Fiske turned and looked out toward the Washington Monument. Twenty yards away, the skeleton of the TV tower rose, partially blocking his view of the Mall. The long promenade was a splotchy brown, the dormant grass patched with melting snow. The Mall was utterly vacant, except for pairs of policemen (some his own men) patrolling the fences set up to regulate the crowds. In twenty-four hours, rain or shine, over three hundred thousand people would crowd the area. Americans eager to witness the most solemn rite in their country’s historical pageant. The swearing in of the forty-fourth President of the United States.
“Isn’t there any way we can change out the mike?” Fiske asked Rizzo.
“Only one,” volunteered a new voice. It belonged to a young man, white, clean-cut, bland. “Bill Donohue. Triton Aerospace. We built the podium. The only way to get around using that mike is to go into the repair panel and cut the wires. Then put an external unit on top.”
“An external unit?” asked Fiske.
“Yes sir, you know, a regular microphone. We can drill a hole and run the cable inside the podium and hook it up to the PR system.”
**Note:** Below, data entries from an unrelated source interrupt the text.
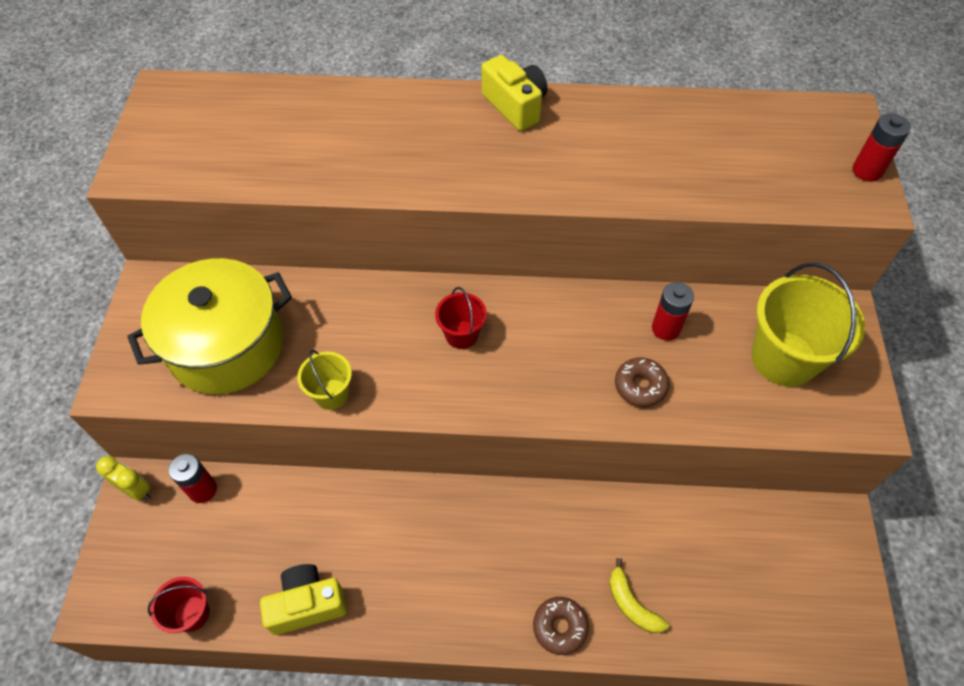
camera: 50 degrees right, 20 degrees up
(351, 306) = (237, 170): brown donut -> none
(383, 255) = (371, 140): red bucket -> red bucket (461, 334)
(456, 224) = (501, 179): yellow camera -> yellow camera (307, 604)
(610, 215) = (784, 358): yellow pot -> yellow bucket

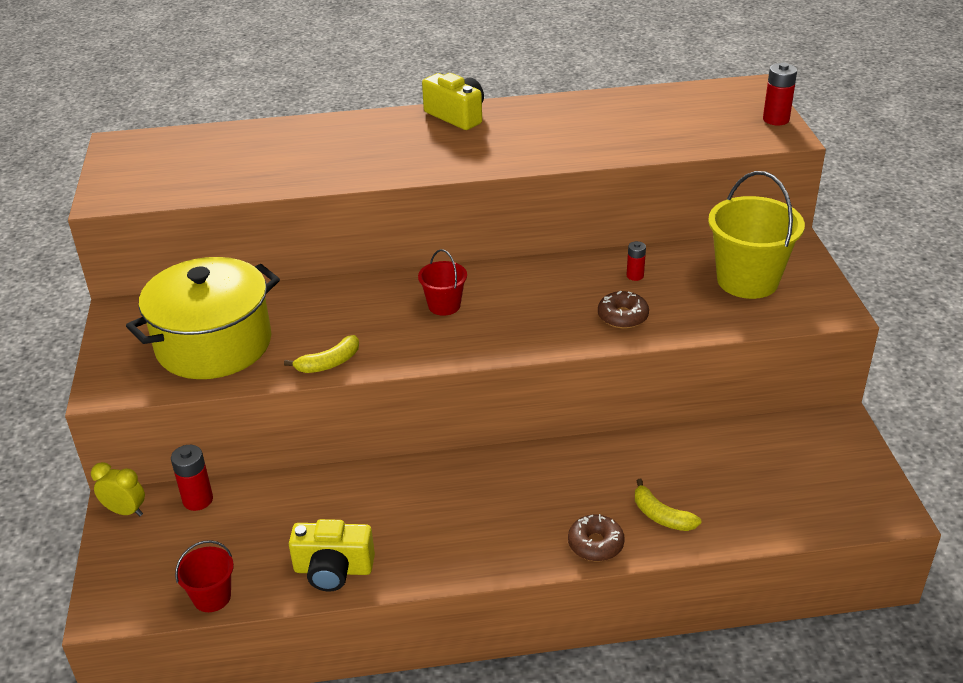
camera: 10 degrees left, 20 degrees down
(307, 604) = (333, 569): yellow camera -> yellow camera turned 150 degrees counterclockwise
(331, 394) = (329, 363): yellow bucket -> yellow banana
(666, 328) = (635, 276): red battery -> red battery, size x0.63

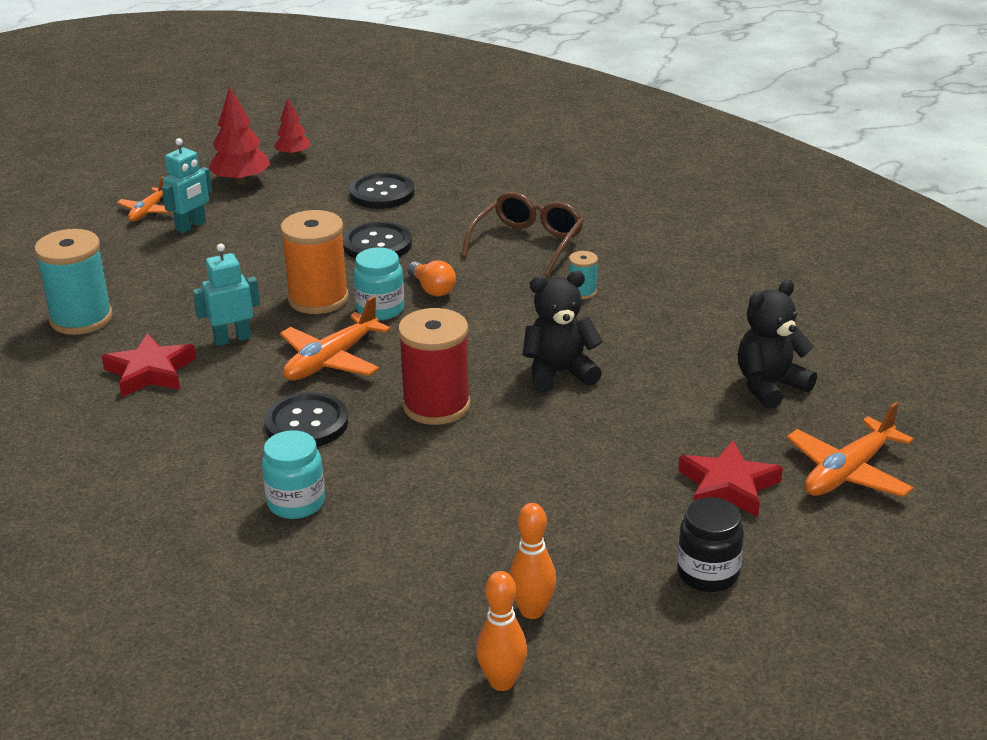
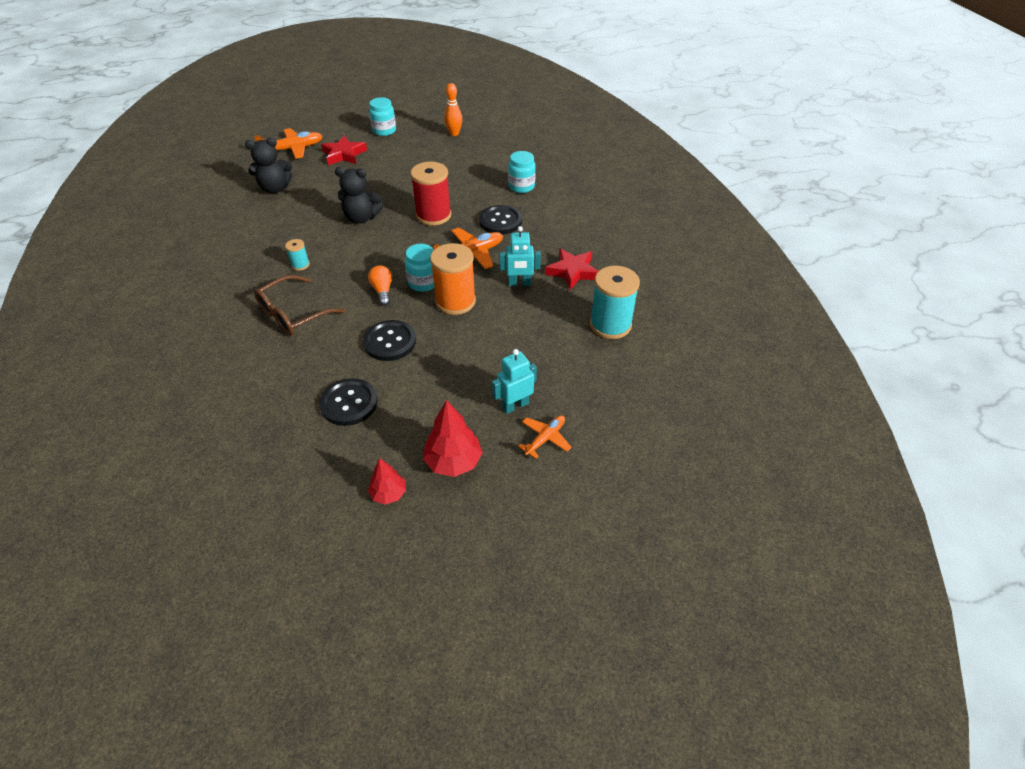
camera: 160 degrees left, 15 degrees up
(502, 682) = (478, 119): orange bowling pin -> none
(708, 574) = (384, 131): black jar -> turquoise jar

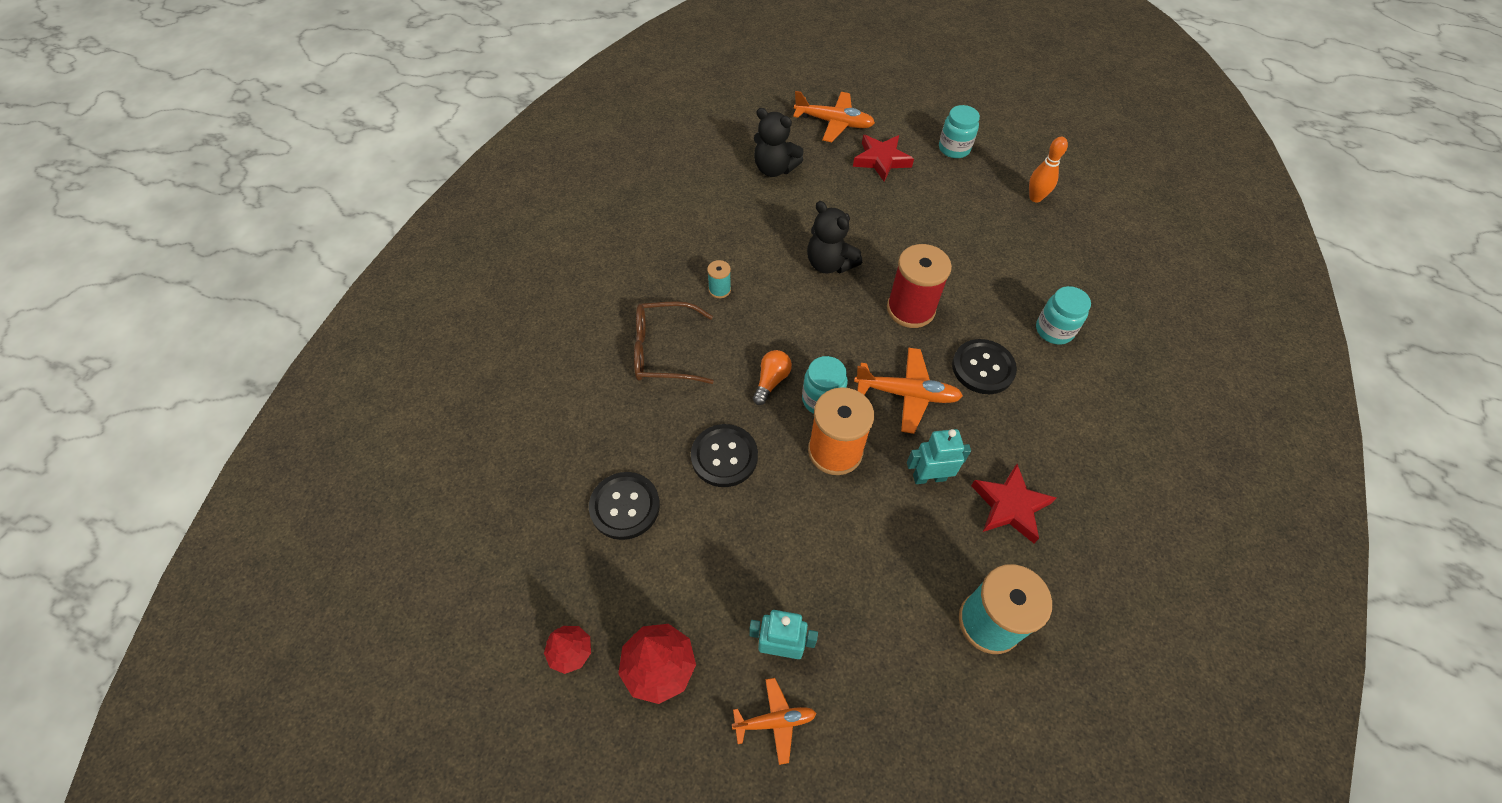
camera: 40 degrees right, 10 degrees up
(519, 283) = (929, 477): turquoise robot -> turquoise robot turned 135 degrees clockwise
Fiske smiled and shook his head, as if this young pup Donohue were trying to pull a fast one on him. An external mike. A big black banana that would stick up in the middle of Senator McCoy’s face as she spoke to 250 million Americans and billions of others around the world. Senator McCoy standing all of five feet four inches tall with heels. That was not a solution. Not unless Ellington Fiske wished for an immediate transfer to the Sierra Leone field office.